# Macro Flash ?



## ernie90 (Jan 16, 2010)

Can you tell me which is the best Macro flash in your experience ? I am using EOS7D with an EF100mm f/2.8L Macro IS USM, current flash is a speedlite 580 ex ii but wonder if one of the twin lite's would work better for me to take shots of insects. Appreciate any comments.


----------



## ernie90 (Jan 16, 2010)

Sorry guys just realised I posted this in wrong section


----------



## Overread (Jan 16, 2010)

The 580EX2 is the flash I use for all my macro work - currently with a lumiquest softbox attached to the flash. From the hotshoe it gives decent workable lighting and its not hard to manouver around the place shooting insects with such a setup - however the more ideal position of the light source is above the end of the lens and angled toward the subject (thus imitating the sun). I have tried this with a few setups with my 580 and the big downsides are that its a heavy flash and when its held above on a setup it can cause wabble and certainly is more strain on the arms when working handheld.
(when working from a tripod a simple offcamera flashcord is all that is needed and you can position the flash where you want)

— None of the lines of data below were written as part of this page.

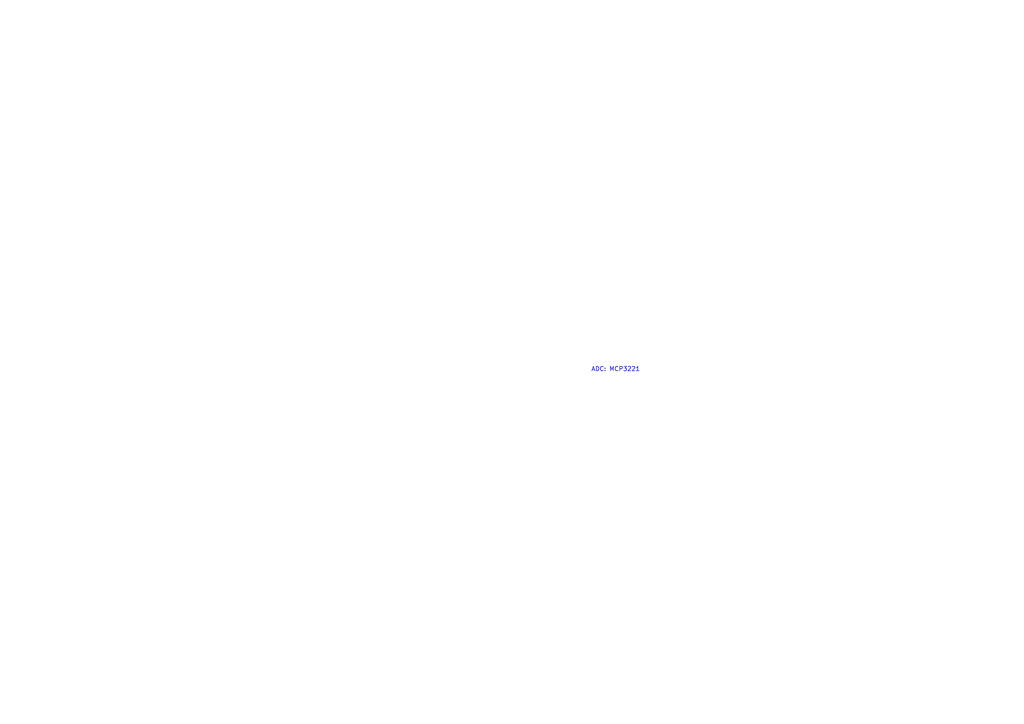
<source format=kicad_sch>
(kicad_sch (version 20230121) (generator eeschema)

  (uuid 1fcc1511-5bc9-4c85-8375-68c4eda7e380)

  (paper "A4")

  


  (text "ADC: MCP3221\n" (at 171.45 107.95 0)
    (effects (font (size 1.27 1.27)) (justify left bottom))
    (uuid 3d76e9f5-c134-4a3d-9ac0-670446af66ab)
  )
)

</source>
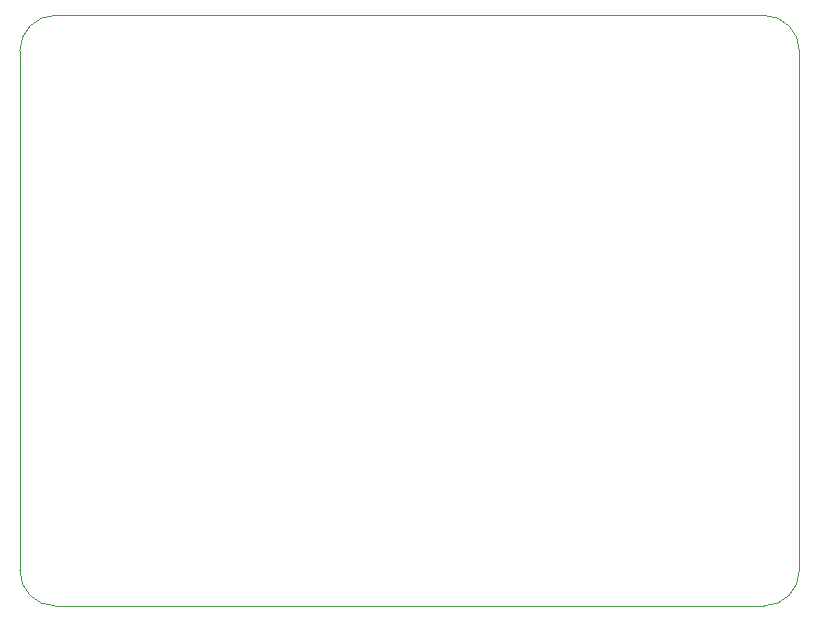
<source format=gko>
G04 #@! TF.GenerationSoftware,KiCad,Pcbnew,5.1.6-c6e7f7d~87~ubuntu20.04.1*
G04 #@! TF.CreationDate,2020-09-30T23:59:15+01:00*
G04 #@! TF.ProjectId,motor_board,6d6f746f-725f-4626-9f61-72642e6b6963,1.0*
G04 #@! TF.SameCoordinates,PX55d4a80PY5f5e100*
G04 #@! TF.FileFunction,Profile,NP*
%FSLAX46Y46*%
G04 Gerber Fmt 4.6, Leading zero omitted, Abs format (unit mm)*
G04 Created by KiCad (PCBNEW 5.1.6-c6e7f7d~87~ubuntu20.04.1) date 2020-09-30 23:59:15*
%MOMM*%
%LPD*%
G01*
G04 APERTURE LIST*
G04 #@! TA.AperFunction,Profile*
%ADD10C,0.050000*%
G04 #@! TD*
G04 APERTURE END LIST*
D10*
X63000000Y50000000D02*
G75*
G02*
X66000000Y47000000I0J-3000000D01*
G01*
X66000000Y3000000D02*
G75*
G02*
X63000000Y0I-3000000J0D01*
G01*
X3000000Y0D02*
G75*
G02*
X0Y3000000I0J3000000D01*
G01*
X0Y47000000D02*
G75*
G02*
X3000000Y50000000I3000000J0D01*
G01*
X0Y3000000D02*
X0Y47000000D01*
X63000000Y0D02*
X3000000Y0D01*
X66000000Y47000000D02*
X66000000Y3000000D01*
X3000000Y50000000D02*
X63000000Y50000000D01*
M02*

</source>
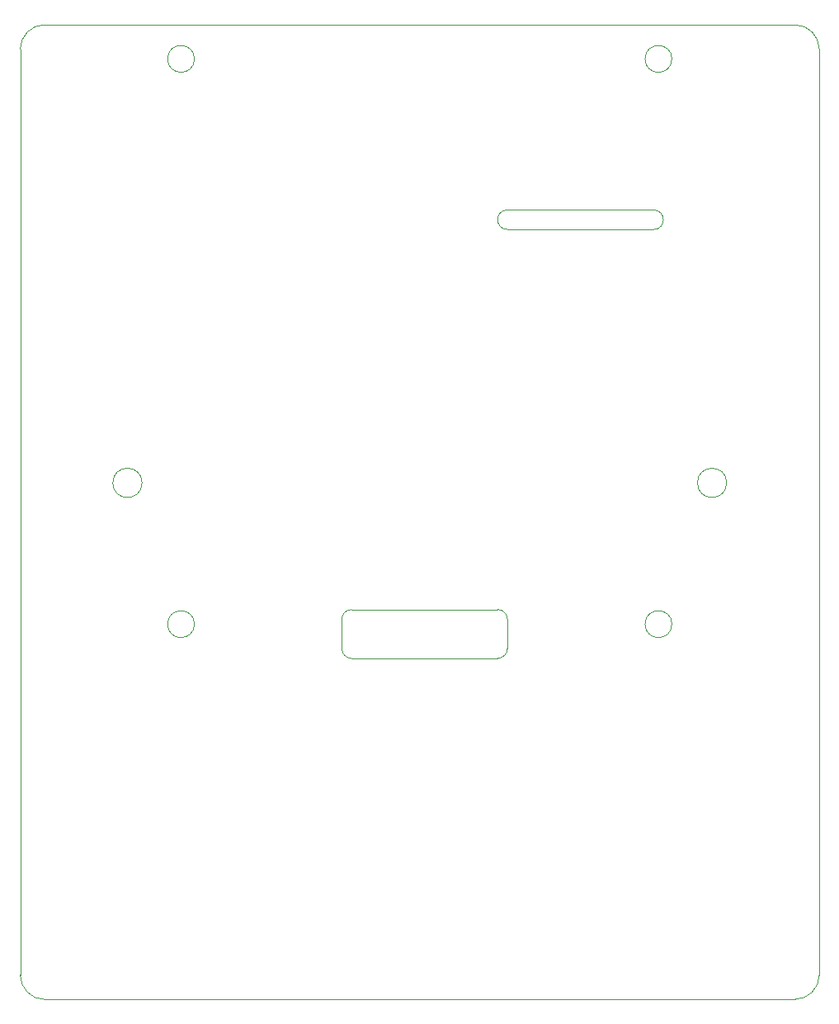
<source format=gbr>
G04 #@! TF.GenerationSoftware,KiCad,Pcbnew,5.1.5+dfsg1-2build2*
G04 #@! TF.CreationDate,2020-06-26T22:01:47+02:00*
G04 #@! TF.ProjectId,robo-car,726f626f-2d63-4617-922e-6b696361645f,rev?*
G04 #@! TF.SameCoordinates,Original*
G04 #@! TF.FileFunction,Profile,NP*
%FSLAX46Y46*%
G04 Gerber Fmt 4.6, Leading zero omitted, Abs format (unit mm)*
G04 Created by KiCad (PCBNEW 5.1.5+dfsg1-2build2) date 2020-06-26 22:01:47*
%MOMM*%
%LPD*%
G04 APERTURE LIST*
%ADD10C,0.050000*%
G04 APERTURE END LIST*
D10*
X72500000Y-47000000D02*
G75*
G03X72500000Y-47000000I-1500000J0D01*
G01*
X12500000Y-47000000D02*
G75*
G03X12500000Y-47000000I-1500000J0D01*
G01*
X2500000Y-100000000D02*
G75*
G02X0Y-97500000I0J2500000D01*
G01*
X82000000Y-97500000D02*
G75*
G02X79500000Y-100000000I-2500000J0D01*
G01*
X79500000Y0D02*
G75*
G02X82000000Y-2500000I0J-2500000D01*
G01*
X0Y-2500000D02*
G75*
G02X2500000Y0I2500000J0D01*
G01*
X33000000Y-61000000D02*
G75*
G02X34000000Y-60000000I1000000J0D01*
G01*
X34000000Y-65000000D02*
G75*
G02X33000000Y-64000000I0J1000000D01*
G01*
X50000000Y-64000000D02*
G75*
G02X49000000Y-65000000I-1000000J0D01*
G01*
X49000000Y-60000000D02*
G75*
G02X50000000Y-61000000I0J-1000000D01*
G01*
X33000000Y-64000000D02*
X33000000Y-61000000D01*
X50000000Y-61000000D02*
X50000000Y-64000000D01*
X49000000Y-60000000D02*
X34000000Y-60000000D01*
X34000000Y-65000000D02*
X49000000Y-65000000D01*
X50000000Y-21000000D02*
G75*
G02X50000000Y-19000000I0J1000000D01*
G01*
X65000000Y-19000000D02*
G75*
G02X65000000Y-21000000I0J-1000000D01*
G01*
X65000000Y-19000000D02*
X50000000Y-19000000D01*
X65000000Y-21000000D02*
X50000000Y-21000000D01*
X66875000Y-61500000D02*
G75*
G03X66875000Y-61500000I-1375000J0D01*
G01*
X17875000Y-61500000D02*
G75*
G03X17875000Y-61500000I-1375000J0D01*
G01*
X66875000Y-3500000D02*
G75*
G03X66875000Y-3500000I-1375000J0D01*
G01*
X17875000Y-3500000D02*
G75*
G03X17875000Y-3500000I-1375000J0D01*
G01*
X0Y-97500000D02*
X0Y-2500000D01*
X79500000Y-100000000D02*
X2500000Y-100000000D01*
X82000000Y-2500000D02*
X82000000Y-97500000D01*
X2500000Y0D02*
X79500000Y0D01*
M02*

</source>
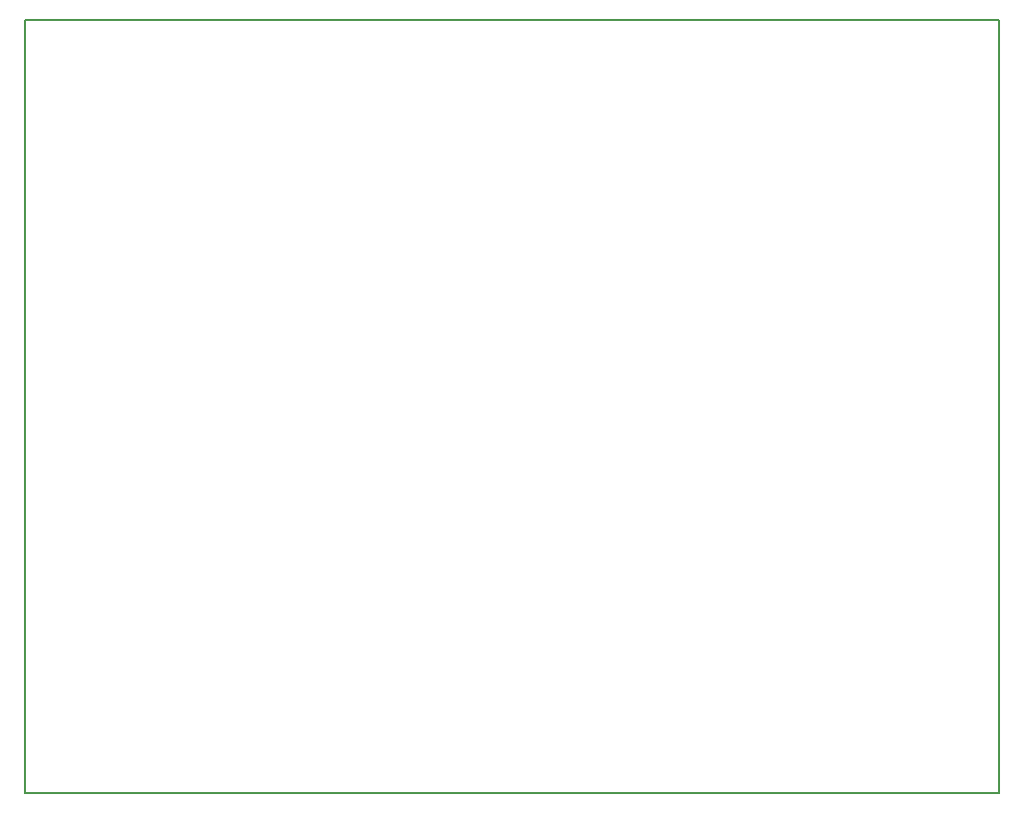
<source format=gm1>
G04 #@! TF.GenerationSoftware,KiCad,Pcbnew,(6.0.7)*
G04 #@! TF.CreationDate,2022-10-03T20:14:31+03:00*
G04 #@! TF.ProjectId,ESP32_blAudio_portable,45535033-325f-4626-9c41-7564696f5f70,rev?*
G04 #@! TF.SameCoordinates,Original*
G04 #@! TF.FileFunction,Profile,NP*
%FSLAX46Y46*%
G04 Gerber Fmt 4.6, Leading zero omitted, Abs format (unit mm)*
G04 Created by KiCad (PCBNEW (6.0.7)) date 2022-10-03 20:14:31*
%MOMM*%
%LPD*%
G01*
G04 APERTURE LIST*
G04 #@! TA.AperFunction,Profile*
%ADD10C,0.150000*%
G04 #@! TD*
G04 APERTURE END LIST*
D10*
X51000000Y-21000000D02*
X133500000Y-21000000D01*
X133500000Y-21000000D02*
X133500000Y-86500000D01*
X133500000Y-86500000D02*
X51000000Y-86500000D01*
X51000000Y-86500000D02*
X51000000Y-21000000D01*
M02*

</source>
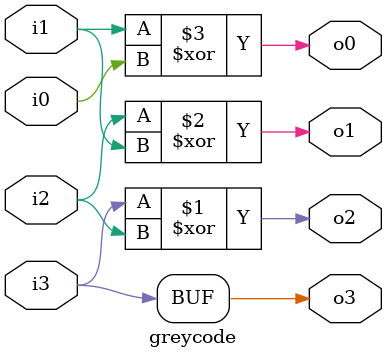
<source format=v>
`timescale 1ns / 1ps


module greycode(
    input i0,
    input i1,
    input i2,
    input i3,
    output o0,
    output o1,
    output o2,
    output o3
    );
    
    assign o3 = i3;
    assign o2 = i3 ^ i2;
    assign o1 = i2 ^ i1;
    assign o0 = i1 ^ i0;
    
endmodule

</source>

The twinlights are the macro flashes of choice for many macro shotters, however they  are not cheap to purchase and many people do not opt for them on this basis (infact most people who do have already or are planning to also opt for the MPE65mm macro which greatly needs the twinflashes focusing assistance lighting for manually focusing te lens when working at greater than 2:1 macro).


the twinlights also come with the advantage that you have two lightsources to balance and play with in the shot and you can set each different head to different power settings as well. They also give you a less flat light source than ringflashes, which whilst most let you adjust the tubs either side, still give a flatter source overall.


----------